━━━━━ EXTRAIT À LIRE ━━━━━
Le port autonome de La Rochelle est loin d’être le seul gisement de matière première pour l’association, qui compte dans son réseau de nombreuses structures chez qui récupérer des déchets ou chutes de fabrication. Le tapissier et sellier contemporain Intemporel à La Rochelle par exemple met à sa disposition des chutes de cuir et de tissu de grande qualité. Cyclad, syndicat mixte de collecte des déchets basé à Surgères, lui ouvre les portes de ses 25 déchetteries du Nord de la Charente-Maritime et lui a déjà permis de récupérer 3000 m3 de meubles. Ceux-ci sont ensuite relookés, détournés ou démantelés pour trouver une seconde vie. Avec toujours cette intention : être créatif et sortir de l’image poussiéreuse des recycleries.
Douze pieds, éco-conception et insertion par les outils
Dans les déchetteries l’association récupère notamment les pieds de table et de chaise en bois pour fabriquer un de ses produits phares, le Douze pieds, équivalent du Mölkky mais entièrement éco-conçu. Les sacs servant à ranger le jeu sont faits à partir de draps déclassés d’une blanchisserie du secteur et ils sont cousus par l’ESAT L’œuvre d’Emmanuelle à Châtelaillon, établissement pour l’insertion des personnes adultes handicapées. Depuis le lancement du Douze pieds en 2017, La Matière a conçu 500 jeux, à partir de 4000 pieds de meubles récupérés dans uniquement 3 des 25 déchetteries. “Nous ne manquons pas de matière première constate Julien Duranceau, il y a encore un gros travail de conscientisation à faire car recycler et jeter différemment ne suffit pas. Il faut consommer autrement.” L’association pourrait produire davantage de Douze pieds mais ça n’est pas l’idée, ce faisant elle se couperait de partenaires comme l’ESAT l’œuvre d’Emmanuelle qui ne serait plus en capacité de fournir. Or l’objectif est de développer des projets qui ont du sens, sur le plan environnemental mais aussi social. Dès sa création en 2014 l’association avait mis en place un partenariat avec Les Francofolies de La Rochelle pour récupérer les matériaux mis au rebuts lors des montages et démontages du festival. Elle avait notamment récupéré des bâches transformées ensuite en sacs Francofolies par un chantier d’insertion. Le Centre Communal d’Action Sociale d’Aytré à côté de La Rochelle mène également des actions avec La Matière. Cet automne, les deux structures ont mis en place un atelier citoyen pour permettre aux habitants de venir rénover et aménager une extension à l’épicerie sociale de la commune, uniquement à partir de matériaux de récupération. L’occasion pour les habitants de prendre les outils, d’apprendre à bricoler et de découvrir le principe de l’upcycling.
Vivant La Radio / Reportage
L’atelier citoyen d’Aytré, rénovation et relooking 100% récup d’un futur lieu de convivialité. Avec La Matière et le CCAS d’Aytré.
━━━━━ INFORMATIONS EXTRAITES ━━━━━
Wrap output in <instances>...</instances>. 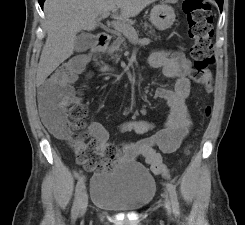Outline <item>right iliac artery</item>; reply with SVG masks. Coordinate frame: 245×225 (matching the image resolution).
Masks as SVG:
<instances>
[{
	"instance_id": "82829eb1",
	"label": "right iliac artery",
	"mask_w": 245,
	"mask_h": 225,
	"mask_svg": "<svg viewBox=\"0 0 245 225\" xmlns=\"http://www.w3.org/2000/svg\"><path fill=\"white\" fill-rule=\"evenodd\" d=\"M85 176H81L77 182L75 189V200L72 206L71 217L75 219L79 213V203L81 197V191L85 187Z\"/></svg>"
}]
</instances>
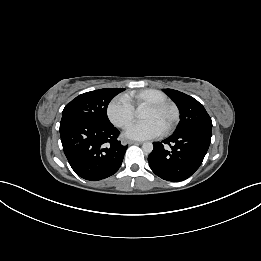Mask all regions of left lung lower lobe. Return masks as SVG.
<instances>
[{"instance_id":"obj_1","label":"left lung lower lobe","mask_w":261,"mask_h":261,"mask_svg":"<svg viewBox=\"0 0 261 261\" xmlns=\"http://www.w3.org/2000/svg\"><path fill=\"white\" fill-rule=\"evenodd\" d=\"M211 134L212 127H197L174 132L162 142H154L153 151L148 156L151 170L167 181L189 178L201 165Z\"/></svg>"}]
</instances>
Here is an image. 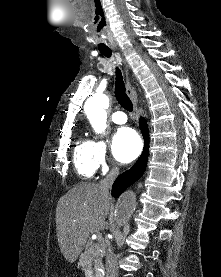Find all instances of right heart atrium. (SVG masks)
Here are the masks:
<instances>
[{"label":"right heart atrium","mask_w":221,"mask_h":277,"mask_svg":"<svg viewBox=\"0 0 221 277\" xmlns=\"http://www.w3.org/2000/svg\"><path fill=\"white\" fill-rule=\"evenodd\" d=\"M94 142V158L97 168L106 171L109 168L108 146L105 140L97 139Z\"/></svg>","instance_id":"1"}]
</instances>
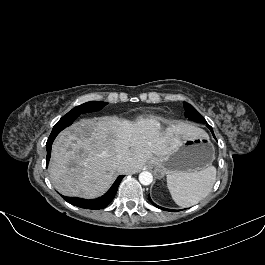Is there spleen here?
<instances>
[{"instance_id": "obj_1", "label": "spleen", "mask_w": 265, "mask_h": 265, "mask_svg": "<svg viewBox=\"0 0 265 265\" xmlns=\"http://www.w3.org/2000/svg\"><path fill=\"white\" fill-rule=\"evenodd\" d=\"M216 181V168L208 166L197 172H181L167 176V187L175 203L190 207L205 198Z\"/></svg>"}]
</instances>
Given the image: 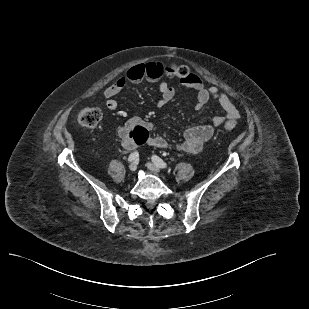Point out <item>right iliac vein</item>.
Listing matches in <instances>:
<instances>
[{"label": "right iliac vein", "mask_w": 309, "mask_h": 309, "mask_svg": "<svg viewBox=\"0 0 309 309\" xmlns=\"http://www.w3.org/2000/svg\"><path fill=\"white\" fill-rule=\"evenodd\" d=\"M129 169H130L132 172L136 171V169H137L136 163H131V164L129 165Z\"/></svg>", "instance_id": "obj_1"}]
</instances>
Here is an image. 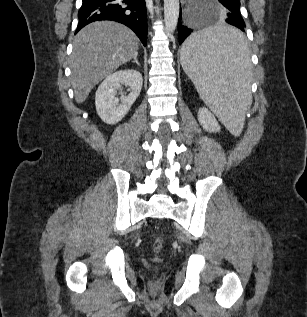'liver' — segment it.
Segmentation results:
<instances>
[{"label": "liver", "instance_id": "liver-1", "mask_svg": "<svg viewBox=\"0 0 307 317\" xmlns=\"http://www.w3.org/2000/svg\"><path fill=\"white\" fill-rule=\"evenodd\" d=\"M139 43L133 31L113 21L93 22L79 31L70 65L76 102L83 103L96 84L138 55Z\"/></svg>", "mask_w": 307, "mask_h": 317}]
</instances>
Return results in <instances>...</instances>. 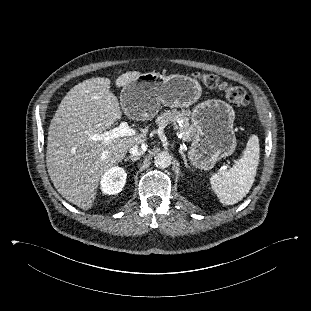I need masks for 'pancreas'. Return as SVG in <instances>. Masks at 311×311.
<instances>
[{"label":"pancreas","instance_id":"obj_1","mask_svg":"<svg viewBox=\"0 0 311 311\" xmlns=\"http://www.w3.org/2000/svg\"><path fill=\"white\" fill-rule=\"evenodd\" d=\"M188 113L186 110L177 111L176 109L165 110L157 116L156 124L162 127L173 123L175 128H179L182 134V140L185 142L191 141L196 134V129L193 124L189 123ZM178 122H181L179 125Z\"/></svg>","mask_w":311,"mask_h":311}]
</instances>
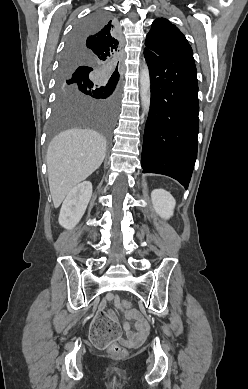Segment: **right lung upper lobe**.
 Returning a JSON list of instances; mask_svg holds the SVG:
<instances>
[{"mask_svg":"<svg viewBox=\"0 0 248 389\" xmlns=\"http://www.w3.org/2000/svg\"><path fill=\"white\" fill-rule=\"evenodd\" d=\"M74 54L82 55L88 62L100 64L108 69L114 68L121 54V40L114 24L109 21L98 31L84 37L77 44L73 43ZM119 78L117 68L111 75Z\"/></svg>","mask_w":248,"mask_h":389,"instance_id":"1","label":"right lung upper lobe"}]
</instances>
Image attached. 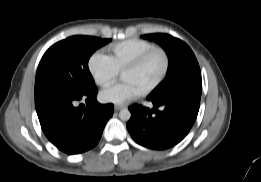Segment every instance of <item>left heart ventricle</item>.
<instances>
[{
	"instance_id": "1",
	"label": "left heart ventricle",
	"mask_w": 261,
	"mask_h": 182,
	"mask_svg": "<svg viewBox=\"0 0 261 182\" xmlns=\"http://www.w3.org/2000/svg\"><path fill=\"white\" fill-rule=\"evenodd\" d=\"M163 65L162 55L154 53L140 67L123 72L121 77L123 81H131L143 90L160 76Z\"/></svg>"
}]
</instances>
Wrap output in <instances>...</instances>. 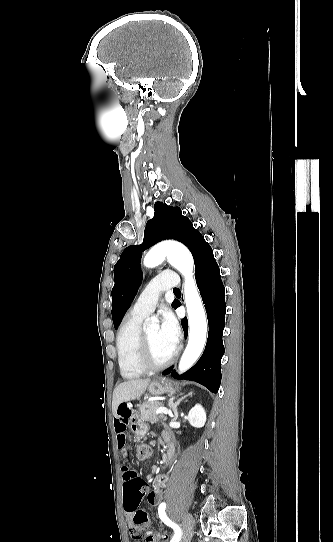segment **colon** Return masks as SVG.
<instances>
[{"label": "colon", "mask_w": 333, "mask_h": 542, "mask_svg": "<svg viewBox=\"0 0 333 542\" xmlns=\"http://www.w3.org/2000/svg\"><path fill=\"white\" fill-rule=\"evenodd\" d=\"M152 448L149 443H142L138 450L139 459H148L151 457ZM123 475L126 480H131L130 483H123L122 492L124 498L123 507L125 512L129 514L134 511V524L138 526L149 525L151 523V518L147 516V511L139 509V504L143 500L145 491H144V481L143 479H132L133 476L136 478L138 475L131 472L130 467H125L123 469ZM148 535L151 539L158 540L160 539V534L155 532V530H150Z\"/></svg>", "instance_id": "5ec220e1"}]
</instances>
━━━━━
CONSIGNE » Rédigez la suite de l’article sur l’association La Matière et le réemploi de matériaux autour de La Rochelle, en reprenant après sa dernière phrase.

RÉPONSE RÉDIGÉE »
Un magasin des matières
Chutes industrielles de bois et de cuir, tissus, bâches, restes de peinture… la matière collectée pour le réemploi est stockée dans une matériauthèque, au cœur du local de 200m² de l’association installée à Périgny.
Quand elle ne sert pas de matière première à l’équipe salariée pour la production de ses propres produits vendus via sa boutique en ligne ou dans des magasins de créateurs, elle est utilisée par la centaine d’adhérents de l’association, aux profils multiples : “Il y a des particuliers, des bricoleurs autodidactes, des créateurs, des entreprises, des artisans comme cette menuisière de Périgny qui vient acheter son bois ici, des ESAT qui ont des ateliers de couture et qui s’approvisionnent chez nous.” Soit les adhérents repartent avec leur matière première, soit ils restent sur place, dans l’atelier adjacent, pour prendre les outils et concevoir des meubles ou objets à partir des matériaux à disposition. Ce magasin des matières est en quelque sorte à l’origine de l’association : “Quand en 2014 nous réfléchissions avec Pierre-Hugo Barbançon à un projet de société impactant, en phase avec nos profils et nos valeurs, l’idée d’un magasin de bricolage qui vendrait uniquement des matériaux recyclés s’est rapidement imposée à nous” explique Julien Duranceau. Pierre-Hugo est designer, formé à l’École de design de Nantes. Julien est spécialiste de l’économie circulaire et militant depuis toujours pour la cause environnementale, il se définit aussi comme “un couteau suisse de la gestion d’entreprise” du fait de sa formation en sciences du management. Une compétence qui lui a permis de développer l’association sans subventions de fonctionnement. Elle emploie aujourd’hui quatre équivalents temps plein, parfois plus, grâce à la vente de productions et de prestations. “On a prouvé que c’était possible, en partie grâce à notre fonctionnement en écosystème. C’est notre force. Maintenant on est en suractivité ! Ce lieu c’est un laboratoire, on aurait besoin d’un espace 10 fois plus grand.”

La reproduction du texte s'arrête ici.